J Craniofac Surg 2002 Jul;13(4):554-66; discussion 567
Cognitive Brain Research Unit, Department of Psychology, University of Helsinki, Helsinki, Finland.
Children with nonsyndromic oral clefts and with the CATCH 22 syndrome (acronym for cardiac defects, abnormal faces, thymus hypoplasia, clefts, and hypocalcemia) display a range of language and learning disabilities, the neurofunctional bases of which are not yet understood. This review summarizes recent event-related brain potential (ERP) studies on central auditory processing in infants and children with different cleft types and presents an effort to integrate these ERP and earlier behavioral findings into a workable hypothesis on the mechanisms of cognitive impairment in the oral cleft population.
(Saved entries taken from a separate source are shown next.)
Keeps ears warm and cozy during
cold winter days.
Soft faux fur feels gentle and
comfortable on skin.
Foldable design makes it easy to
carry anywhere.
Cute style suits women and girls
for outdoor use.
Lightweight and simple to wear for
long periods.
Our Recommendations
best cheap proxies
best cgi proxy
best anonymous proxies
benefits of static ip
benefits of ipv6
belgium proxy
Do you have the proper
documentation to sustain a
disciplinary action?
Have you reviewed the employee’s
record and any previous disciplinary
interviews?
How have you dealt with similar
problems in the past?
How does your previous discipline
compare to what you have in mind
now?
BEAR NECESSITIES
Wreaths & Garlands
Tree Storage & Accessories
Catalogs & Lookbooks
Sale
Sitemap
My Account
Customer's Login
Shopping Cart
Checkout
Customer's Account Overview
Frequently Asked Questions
The encoding of the acoustic sound features and the functioning of auditory sensory memory (ASM) were studied by recording cortical auditory ERPs. Tapped were two ASM functions: tone pitch discrimination and the duration of sensory memory for tone pitch. In infants with cleft palate, tone pitch discrimination was impaired at birth and at 6 months of age. In infants with cleft lip and palate, no ASM impairment was detected at either age. In school-aged children with clefts and CATCH 22 syndrome, the discrimination of tone pitch was intact under optimal stimulation conditions. However, in these children, shortened duration of ASM was observed, with the magnitude of its shortening covarying with cleft type and being most pronounced in children with CATCH 22 syndrome. The different types of ASM dysfunction found in children with different cleft types could not be accounted for by the peripheral hearing deficits. The relation between ASM dysfunction and known behavioral cognitive disability profiles in children with different cleft types suggests that ASM is implicated in language disabilities of children with oral clefts. Furthermore, it appears that the ASM impairment and oral clefting are linked in a comorbid fashion.